§ Ordem de trabalho:
Copie palavra por palavra a parte do texto sobre invaginação intestinal que vai de "Alternativas" a "aguda/apendicectomia por vídeo.".

§ Trecho do texto:
━━━━━━━━━━━━━━━━━━━━
Invaginação Intestinal: Diagnóstico e Quando Operar

HC ICC - Hospital do Câncer - Instituto do Câncer do Ceará — Prova 2025

Enunciado

Criança de 6 anos de idade apresentando dor abdominal em cólica, acompanhada de náuseas e vômitos de conteúdo alimentar nas últimas 24h. Nega febre, tosse ou disúria. Refere um episódio evacuação mucossanguinolenta há cerca de 2h. Ao exame: paciente em regular estado geral, o abdome encontra-se distendido, doloroso à palpação superficial e profunda e há uma massa móvel palpável em fossa ilíaca direita. Hemograma com leucopenia discreta. Desidrogenase láctica (DHL) de 1015 U/L. A radiografia simples de abdome evidencia distensão difusa de delgado. O diagnóstico mais provável e a conduta mais adequada são:

Alternativas

  1. A) Invaginação intestinal/redução hidrostática com ultrassonografia.
  2. B) Invaginação intestinal/laparotomia exploradora
  3. C) Apendicite aguda/apendicectomia por vídeo.
  4. D) Apendicite aguda/laparotomia exploradora.

Pérola Clínica

Tríade: dor abdominal + massa palpável + fezes em "geleia de morango" → Invaginação intestinal.

Resumo-Chave

A presença de sinais de sofrimento de alça (distensão, instabilidade, DHL elevado) ou falha na redução clínica indica necessidade de laparotomia imediata.

Contexto Educacional

A invaginação intestinal é a causa mais comum de obstrução intestinal em crianças de 6 meses a 3 anos. Ocorre quando um segmento do intestino (intussusceptum) desliza para dentro do segmento distal (intussuscipiens), levando a edema, obstrução venosa e, se não tratado, isquemia arterial e necrose. A maioria dos casos é idiopática, possivelmente relacionada à hiperplasia de placas de Peyer após infecções virais. O manejo depende da estabilidade do paciente. O caso clínico apresentado mostra uma criança com sinais de gravidade: distensão abdominal difusa, massa palpável e DHL muito elevado, sugerindo que o processo já evoluiu para sofrimento de alça. Nesses cenários, a laparotomia exploradora é a conduta mais segura para realizar a redução manual (manobra de Hutchinson) ou ressecção de segmentos não viáveis, prevenindo complicações fatais.

Perguntas Frequentes

O que sugere o diagnóstico de invaginação intestinal?

O diagnóstico de invaginação intestinal (ou intussuscepção) deve ser suspeitado em crianças, geralmente entre 3 meses e 3 anos, que apresentam dor abdominal paroxística súbita, vômitos e, classicamente, a eliminação de fezes com muco e sangue (aspecto de 'geleia de morango'). Ao exame físico, a palpação de uma massa em formato de 'salsicha', frequentemente no quadrante superior direito ou fossa ilíaca, é altamente sugestiva. Exames de imagem como ultrassonografia revelam o sinal do 'alvo' ou 'pseudorrim', confirmando a patologia.
━━━━━━━━━━━━━━━━━━━━
Entradas de dados coletados:
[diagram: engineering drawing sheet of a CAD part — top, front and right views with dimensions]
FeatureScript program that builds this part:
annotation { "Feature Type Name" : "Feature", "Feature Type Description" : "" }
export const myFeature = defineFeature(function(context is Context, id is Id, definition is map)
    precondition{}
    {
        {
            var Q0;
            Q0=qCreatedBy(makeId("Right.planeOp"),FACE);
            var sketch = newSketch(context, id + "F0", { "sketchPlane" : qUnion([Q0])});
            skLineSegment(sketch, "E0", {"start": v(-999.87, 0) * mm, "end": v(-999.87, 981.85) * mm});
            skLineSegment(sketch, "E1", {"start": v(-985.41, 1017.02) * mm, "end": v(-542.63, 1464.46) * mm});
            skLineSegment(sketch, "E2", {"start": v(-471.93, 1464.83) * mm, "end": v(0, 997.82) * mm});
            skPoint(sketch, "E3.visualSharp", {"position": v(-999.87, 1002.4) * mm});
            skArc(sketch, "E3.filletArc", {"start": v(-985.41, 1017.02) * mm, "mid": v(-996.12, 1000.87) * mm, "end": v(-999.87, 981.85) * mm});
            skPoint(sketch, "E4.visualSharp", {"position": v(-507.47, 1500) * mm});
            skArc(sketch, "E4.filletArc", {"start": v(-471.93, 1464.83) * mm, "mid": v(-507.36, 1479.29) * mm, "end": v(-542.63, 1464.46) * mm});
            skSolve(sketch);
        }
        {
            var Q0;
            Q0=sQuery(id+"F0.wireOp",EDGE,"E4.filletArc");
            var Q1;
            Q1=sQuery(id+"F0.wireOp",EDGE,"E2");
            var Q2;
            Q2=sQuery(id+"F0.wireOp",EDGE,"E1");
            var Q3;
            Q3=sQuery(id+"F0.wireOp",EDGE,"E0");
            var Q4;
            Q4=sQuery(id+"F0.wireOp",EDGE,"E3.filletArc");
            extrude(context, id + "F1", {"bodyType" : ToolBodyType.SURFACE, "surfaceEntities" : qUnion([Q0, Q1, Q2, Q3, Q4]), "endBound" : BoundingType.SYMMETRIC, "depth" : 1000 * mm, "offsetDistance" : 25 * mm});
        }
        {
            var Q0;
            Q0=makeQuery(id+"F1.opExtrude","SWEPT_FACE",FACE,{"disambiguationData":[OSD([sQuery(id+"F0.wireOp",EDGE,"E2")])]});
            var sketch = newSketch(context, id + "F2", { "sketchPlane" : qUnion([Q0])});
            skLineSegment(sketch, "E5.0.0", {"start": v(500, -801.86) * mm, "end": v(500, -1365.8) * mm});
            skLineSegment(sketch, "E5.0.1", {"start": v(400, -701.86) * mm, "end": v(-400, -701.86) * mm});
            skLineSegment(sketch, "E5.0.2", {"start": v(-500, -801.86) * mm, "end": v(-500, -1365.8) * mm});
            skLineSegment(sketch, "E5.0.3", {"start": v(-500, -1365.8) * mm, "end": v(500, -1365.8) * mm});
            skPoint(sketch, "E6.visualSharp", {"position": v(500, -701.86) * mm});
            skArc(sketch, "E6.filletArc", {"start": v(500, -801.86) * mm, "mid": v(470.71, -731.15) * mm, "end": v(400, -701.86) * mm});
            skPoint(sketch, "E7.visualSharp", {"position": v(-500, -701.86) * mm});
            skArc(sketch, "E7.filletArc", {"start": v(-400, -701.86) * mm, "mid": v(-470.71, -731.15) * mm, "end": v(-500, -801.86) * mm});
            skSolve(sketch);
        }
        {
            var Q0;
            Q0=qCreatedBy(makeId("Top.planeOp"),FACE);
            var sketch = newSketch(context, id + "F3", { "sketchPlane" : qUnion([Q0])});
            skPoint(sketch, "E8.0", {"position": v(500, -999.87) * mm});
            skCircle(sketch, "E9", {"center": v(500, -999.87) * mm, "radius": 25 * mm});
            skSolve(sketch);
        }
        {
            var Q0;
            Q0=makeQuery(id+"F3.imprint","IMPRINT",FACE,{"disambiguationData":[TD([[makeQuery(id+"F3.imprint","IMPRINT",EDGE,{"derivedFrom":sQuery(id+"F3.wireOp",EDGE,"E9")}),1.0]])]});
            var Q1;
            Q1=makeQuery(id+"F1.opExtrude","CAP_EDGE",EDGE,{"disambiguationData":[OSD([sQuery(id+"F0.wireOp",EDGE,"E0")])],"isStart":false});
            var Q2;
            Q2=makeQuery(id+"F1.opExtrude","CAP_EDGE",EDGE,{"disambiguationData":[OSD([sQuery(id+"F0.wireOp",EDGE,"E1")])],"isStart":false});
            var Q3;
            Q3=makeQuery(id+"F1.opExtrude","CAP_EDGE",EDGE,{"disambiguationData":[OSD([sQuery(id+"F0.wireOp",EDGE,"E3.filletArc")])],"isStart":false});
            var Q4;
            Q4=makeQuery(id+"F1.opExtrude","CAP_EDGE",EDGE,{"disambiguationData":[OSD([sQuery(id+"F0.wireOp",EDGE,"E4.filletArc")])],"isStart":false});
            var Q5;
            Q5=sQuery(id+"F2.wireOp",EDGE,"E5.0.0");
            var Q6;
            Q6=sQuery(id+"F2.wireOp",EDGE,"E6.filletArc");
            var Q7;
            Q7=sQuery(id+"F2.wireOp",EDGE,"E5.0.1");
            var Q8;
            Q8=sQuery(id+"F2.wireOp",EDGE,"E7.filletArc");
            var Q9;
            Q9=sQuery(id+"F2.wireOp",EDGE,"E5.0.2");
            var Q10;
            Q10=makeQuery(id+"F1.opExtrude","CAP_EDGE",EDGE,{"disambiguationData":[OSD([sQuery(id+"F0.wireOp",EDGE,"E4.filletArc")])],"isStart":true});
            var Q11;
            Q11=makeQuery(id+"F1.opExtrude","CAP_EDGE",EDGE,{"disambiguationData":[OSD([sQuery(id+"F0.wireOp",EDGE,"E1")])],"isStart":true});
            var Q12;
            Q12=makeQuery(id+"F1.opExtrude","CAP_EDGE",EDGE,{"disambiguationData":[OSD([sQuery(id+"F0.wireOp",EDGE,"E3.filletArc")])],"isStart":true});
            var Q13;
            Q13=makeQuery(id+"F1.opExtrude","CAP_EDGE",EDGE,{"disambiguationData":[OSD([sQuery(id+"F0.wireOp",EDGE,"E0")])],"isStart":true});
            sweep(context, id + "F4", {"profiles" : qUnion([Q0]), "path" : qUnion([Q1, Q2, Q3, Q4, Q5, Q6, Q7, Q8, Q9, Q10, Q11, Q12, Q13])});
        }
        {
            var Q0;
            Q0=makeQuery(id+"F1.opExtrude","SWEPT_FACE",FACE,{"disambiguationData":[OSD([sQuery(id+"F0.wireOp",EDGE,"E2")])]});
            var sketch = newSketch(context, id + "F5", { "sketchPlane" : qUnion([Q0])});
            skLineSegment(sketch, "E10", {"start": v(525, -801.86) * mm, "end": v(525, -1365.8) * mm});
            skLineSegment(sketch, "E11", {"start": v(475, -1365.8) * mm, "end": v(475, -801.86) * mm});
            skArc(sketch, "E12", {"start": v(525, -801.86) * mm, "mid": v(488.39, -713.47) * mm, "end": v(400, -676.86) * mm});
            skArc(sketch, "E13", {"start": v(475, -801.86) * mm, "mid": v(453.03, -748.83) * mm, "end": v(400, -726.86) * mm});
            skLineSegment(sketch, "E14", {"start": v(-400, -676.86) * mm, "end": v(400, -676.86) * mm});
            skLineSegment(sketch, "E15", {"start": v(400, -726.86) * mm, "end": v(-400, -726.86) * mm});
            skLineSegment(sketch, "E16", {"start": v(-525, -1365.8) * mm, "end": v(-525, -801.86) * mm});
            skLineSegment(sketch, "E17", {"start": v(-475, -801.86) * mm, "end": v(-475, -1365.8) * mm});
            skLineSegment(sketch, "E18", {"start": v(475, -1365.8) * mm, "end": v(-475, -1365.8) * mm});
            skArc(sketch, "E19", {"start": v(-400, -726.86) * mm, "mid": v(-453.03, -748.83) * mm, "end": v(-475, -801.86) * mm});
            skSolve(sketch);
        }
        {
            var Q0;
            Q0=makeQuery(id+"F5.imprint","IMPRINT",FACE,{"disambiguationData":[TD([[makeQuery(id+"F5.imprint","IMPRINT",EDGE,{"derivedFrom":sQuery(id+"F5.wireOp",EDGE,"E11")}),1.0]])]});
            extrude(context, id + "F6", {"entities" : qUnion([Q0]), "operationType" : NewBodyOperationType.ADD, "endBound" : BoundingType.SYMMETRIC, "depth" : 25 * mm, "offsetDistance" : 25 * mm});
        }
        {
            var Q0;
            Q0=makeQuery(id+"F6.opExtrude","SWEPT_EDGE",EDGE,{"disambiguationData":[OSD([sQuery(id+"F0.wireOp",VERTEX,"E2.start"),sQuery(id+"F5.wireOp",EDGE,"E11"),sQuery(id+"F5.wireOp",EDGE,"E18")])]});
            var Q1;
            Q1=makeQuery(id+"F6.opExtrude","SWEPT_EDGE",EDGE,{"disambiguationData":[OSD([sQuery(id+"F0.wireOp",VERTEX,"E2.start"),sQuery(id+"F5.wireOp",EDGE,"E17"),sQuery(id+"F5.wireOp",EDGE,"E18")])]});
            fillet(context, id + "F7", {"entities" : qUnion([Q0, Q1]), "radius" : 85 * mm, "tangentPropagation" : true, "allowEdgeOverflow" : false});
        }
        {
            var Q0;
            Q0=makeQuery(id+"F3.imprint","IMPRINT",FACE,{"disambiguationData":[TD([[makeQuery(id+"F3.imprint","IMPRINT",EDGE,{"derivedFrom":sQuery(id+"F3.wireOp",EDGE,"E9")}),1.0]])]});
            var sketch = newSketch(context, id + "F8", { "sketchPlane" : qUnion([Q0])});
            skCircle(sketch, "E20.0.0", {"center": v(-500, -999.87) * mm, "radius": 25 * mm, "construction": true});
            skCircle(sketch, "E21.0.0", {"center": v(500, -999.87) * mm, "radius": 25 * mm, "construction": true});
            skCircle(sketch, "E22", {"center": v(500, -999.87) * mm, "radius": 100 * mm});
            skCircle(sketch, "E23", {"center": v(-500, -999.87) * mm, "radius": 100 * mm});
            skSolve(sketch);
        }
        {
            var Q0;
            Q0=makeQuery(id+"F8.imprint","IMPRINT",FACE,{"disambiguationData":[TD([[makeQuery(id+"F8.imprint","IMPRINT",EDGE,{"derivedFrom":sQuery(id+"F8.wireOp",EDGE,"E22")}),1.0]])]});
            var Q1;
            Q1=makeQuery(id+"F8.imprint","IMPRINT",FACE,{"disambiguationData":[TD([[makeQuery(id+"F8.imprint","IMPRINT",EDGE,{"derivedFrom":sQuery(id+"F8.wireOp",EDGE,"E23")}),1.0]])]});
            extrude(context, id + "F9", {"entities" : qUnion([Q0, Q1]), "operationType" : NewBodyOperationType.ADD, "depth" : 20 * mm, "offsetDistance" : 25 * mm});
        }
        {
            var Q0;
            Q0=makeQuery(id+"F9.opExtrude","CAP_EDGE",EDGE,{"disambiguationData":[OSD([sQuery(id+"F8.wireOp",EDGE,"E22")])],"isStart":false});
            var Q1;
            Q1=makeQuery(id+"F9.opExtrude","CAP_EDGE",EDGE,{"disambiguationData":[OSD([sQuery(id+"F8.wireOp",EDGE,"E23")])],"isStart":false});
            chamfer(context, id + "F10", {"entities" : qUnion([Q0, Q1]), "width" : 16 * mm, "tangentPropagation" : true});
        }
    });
━━━━━━━━━━━━━━━━━━━━
§ Resposta ao problema:
Alternativas

  1. A) Invaginação intestinal/redução hidrostática com ultrassonografia.
  2. B) Invaginação intestinal/laparotomia exploradora
  3. C) Apendicite aguda/apendicectomia por vídeo.